Hi Zhiyong,

I looked at the backtrace that you provided and see that maybe_hw_step()
is being called from linux_process_target::resume_stopped_resumed_lwps,
which is the one location where I wasn't able to convince myself that
the assert should hold.

I was running your test case executable (osm) as an unprivileged user,
so neither the syslog calls nor the sudo were working.  (Sudo could
perhaps work, but it wanted to prompt for a password and stdin and
stdout were closed.)  I've since modified it so that sudo isn't used
and I'm using 'fprintf(stderr, ...)' instead of syslog - which is how
I discovered that sudo wasn't working.  I've tried next'ing quite a
lot, but so far I haven't reproduced the bug.  (Hopefully, the sudo
isn't required to reproduce the problem.)

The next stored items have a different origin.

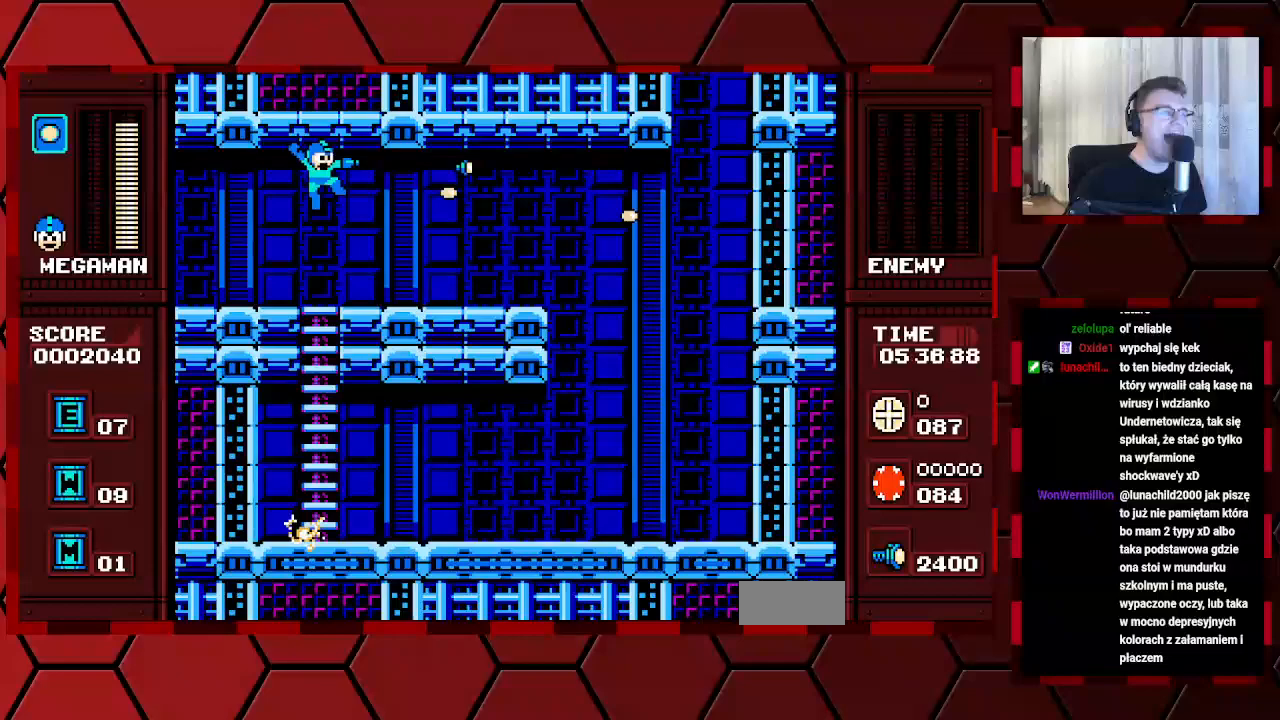
{"buttons": ["DPAD_RIGHT"], "events": [[17, "DPAD_RIGHT", "down"]]}
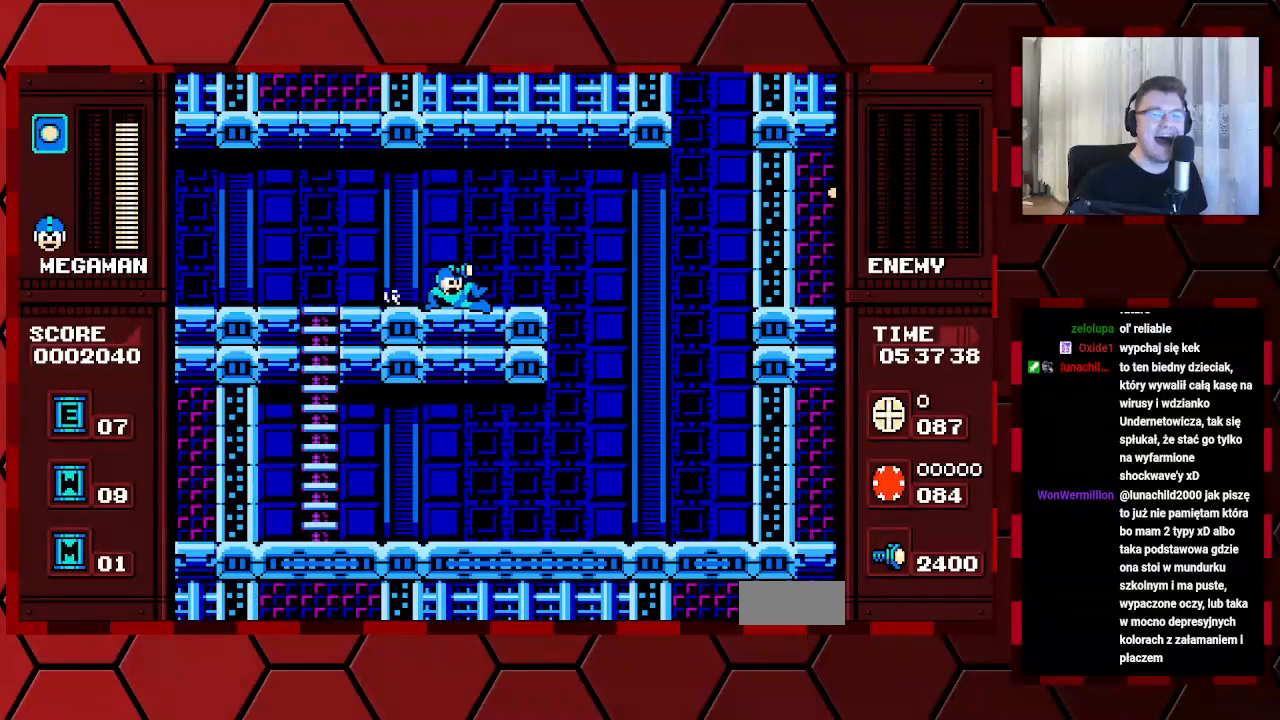
{"buttons": [], "events": [[67, "DPAD_RIGHT", "up"]]}
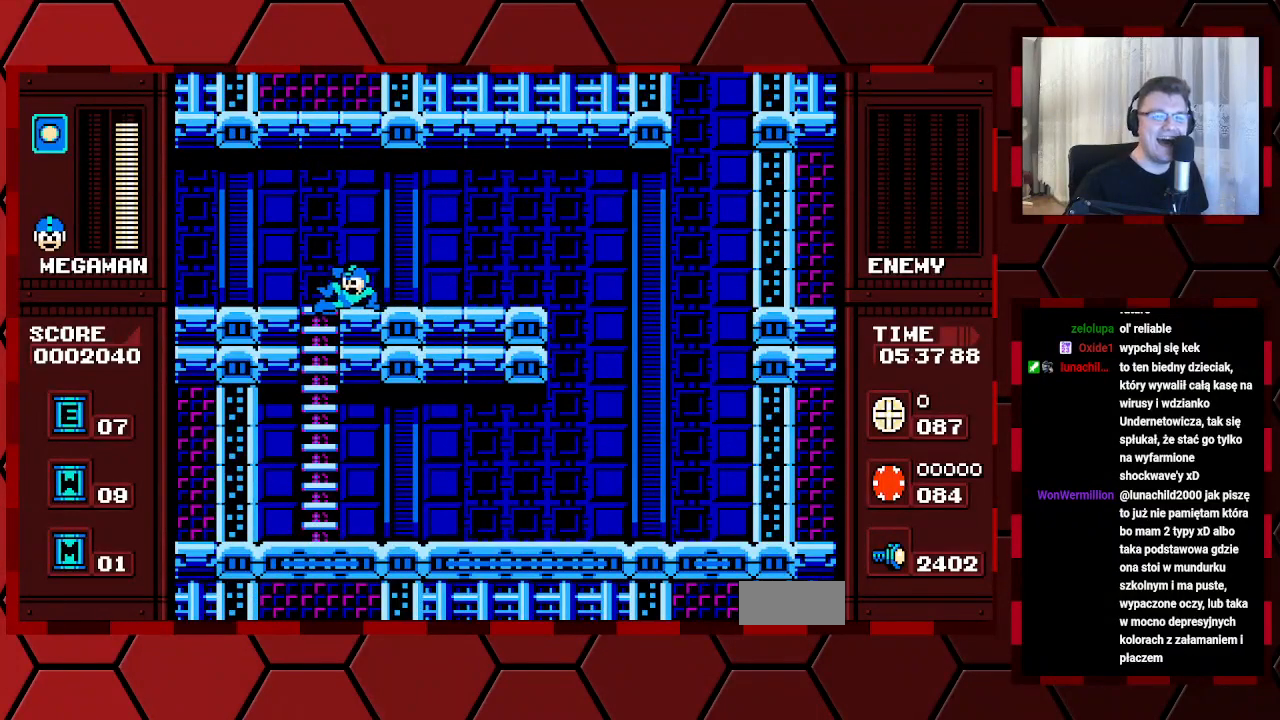
{"buttons": [], "events": []}
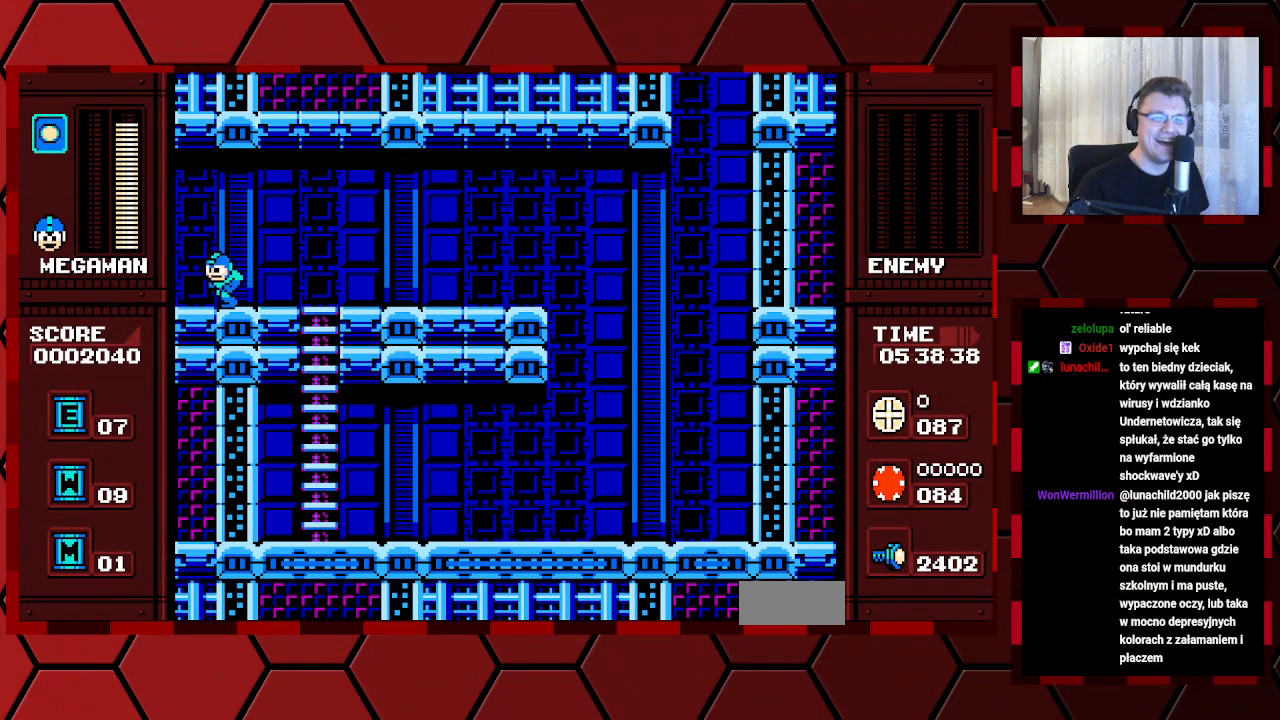
{"buttons": ["B"], "events": [[500, "B", "down"]]}
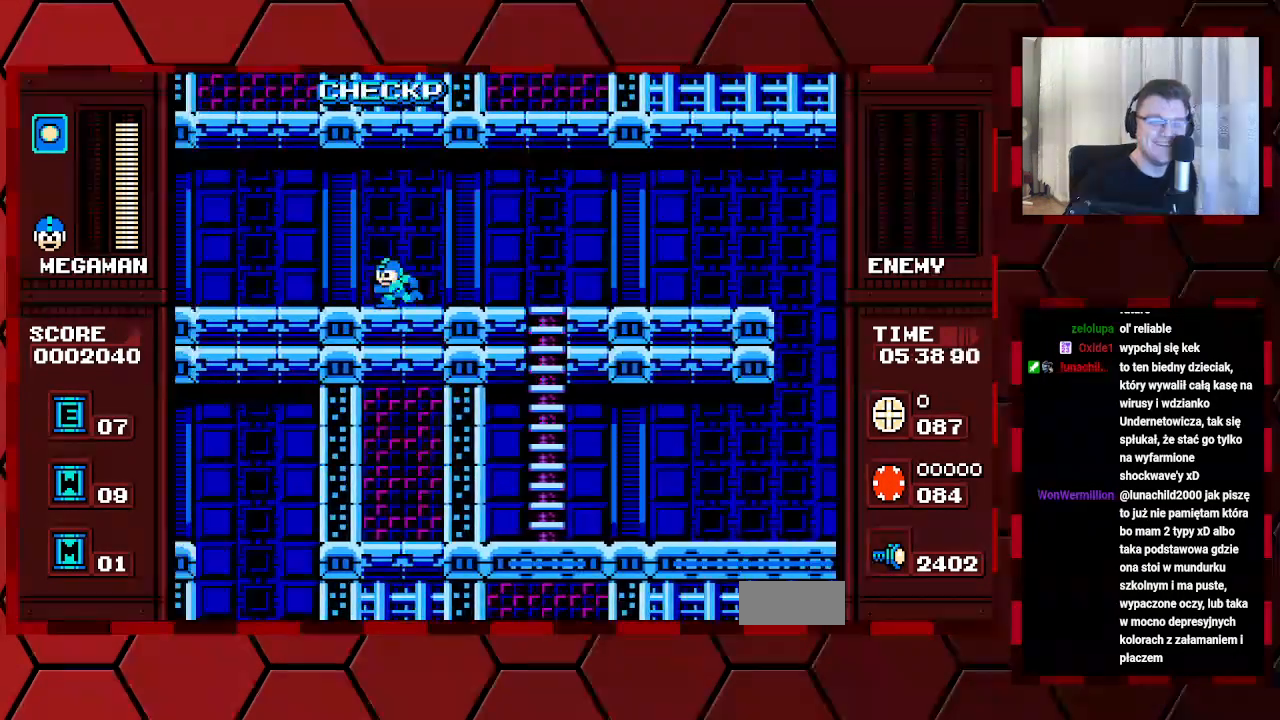
{"buttons": []}
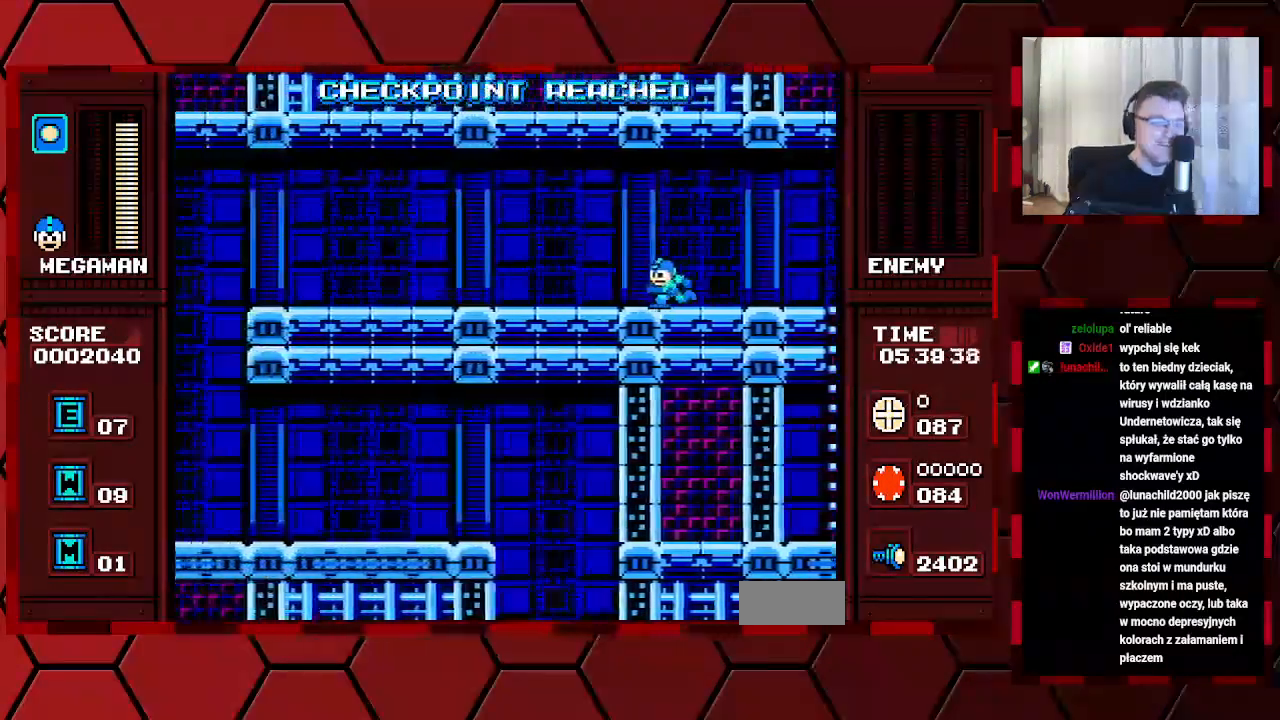
{"buttons": [], "events": []}
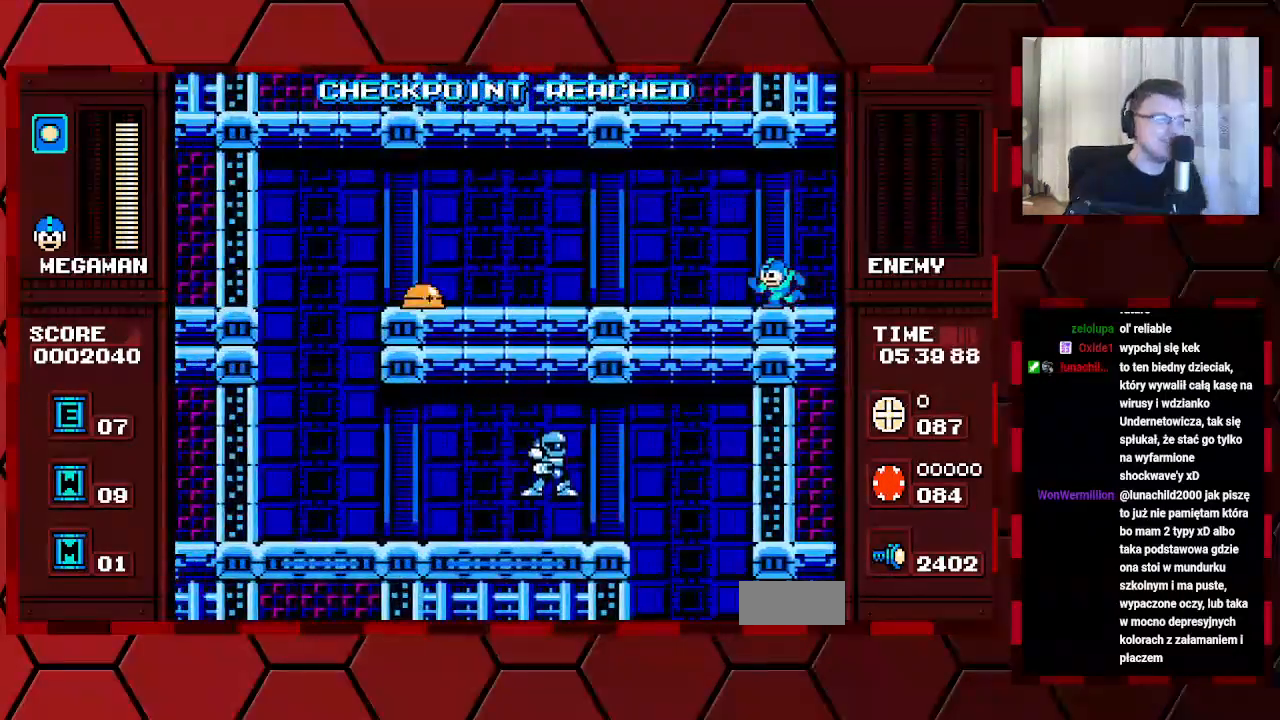
{"buttons": [], "events": []}
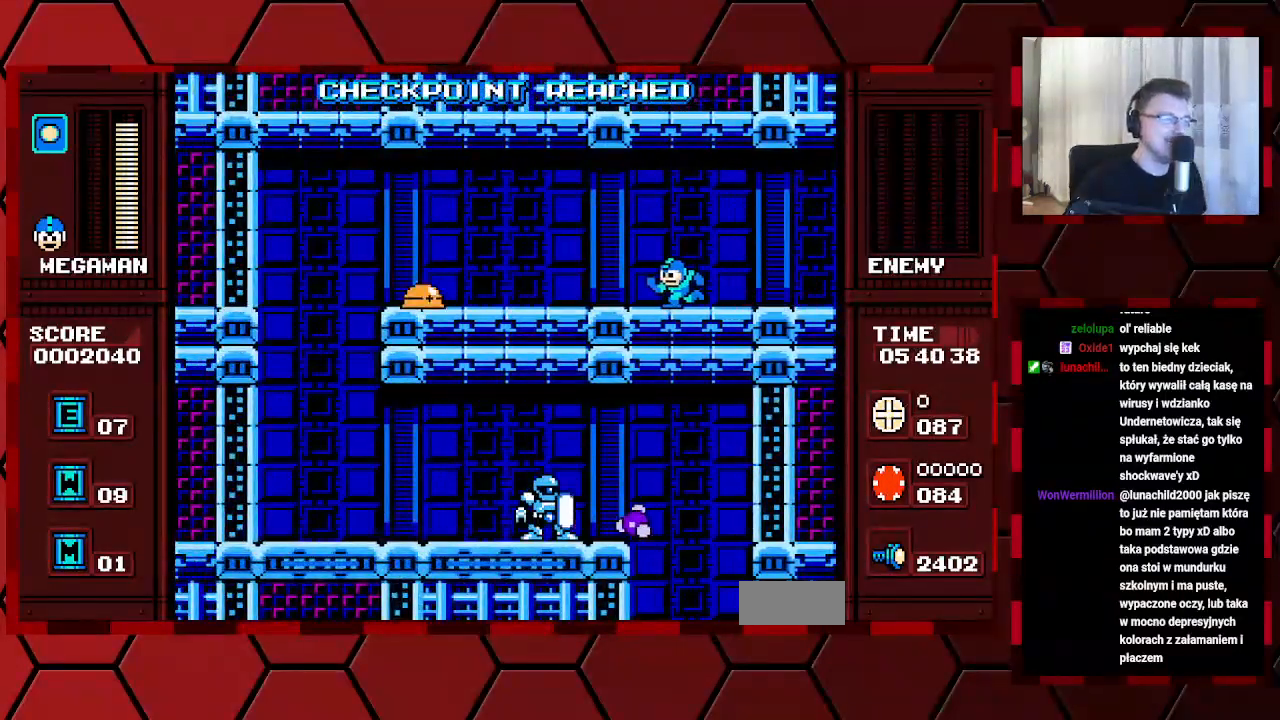
{"buttons": [], "events": []}
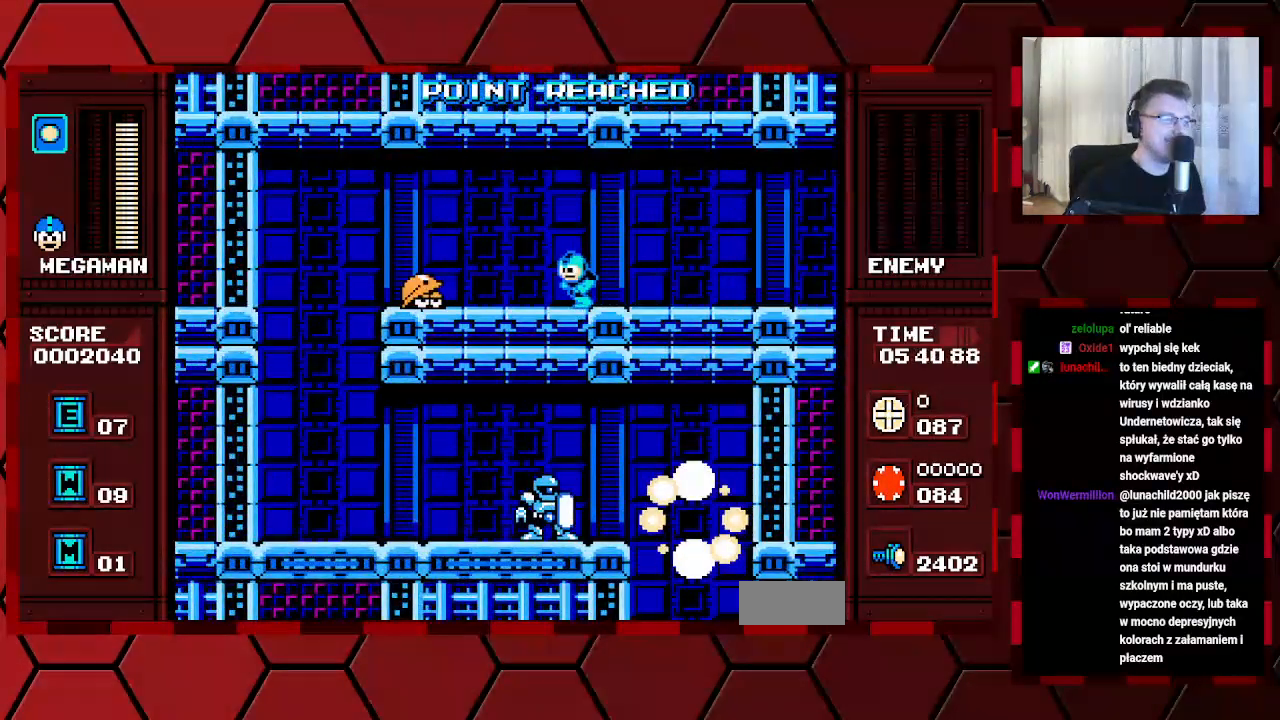
{"buttons": ["DPAD_RIGHT"], "events": [[150, "DPAD_RIGHT", "down"]]}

If you manage to reproduce the bug on a Raspberry Pi 4 (and tell me
how to do it), that'd be great!

So, what I'm doing, using three separate terminals, in an attempt to
reproduce the bug is:

1) Run osm in terminal 1.  (I didn't want to mess with systemd.)  Once
I start running it, I see a bunch of messages from the dd command.

2) In terminal 2, I run:

   /path/to/gdbserver --debug --debug-format=all --remote-debug --event-loop-debug --once --attach :1234 $(pgrep osm)

3) In terminal 3, I run:

   /path/to/gdb osm -x ./gdbx2

(I've changed the target remote command in gdbx2 to refer to localhost.)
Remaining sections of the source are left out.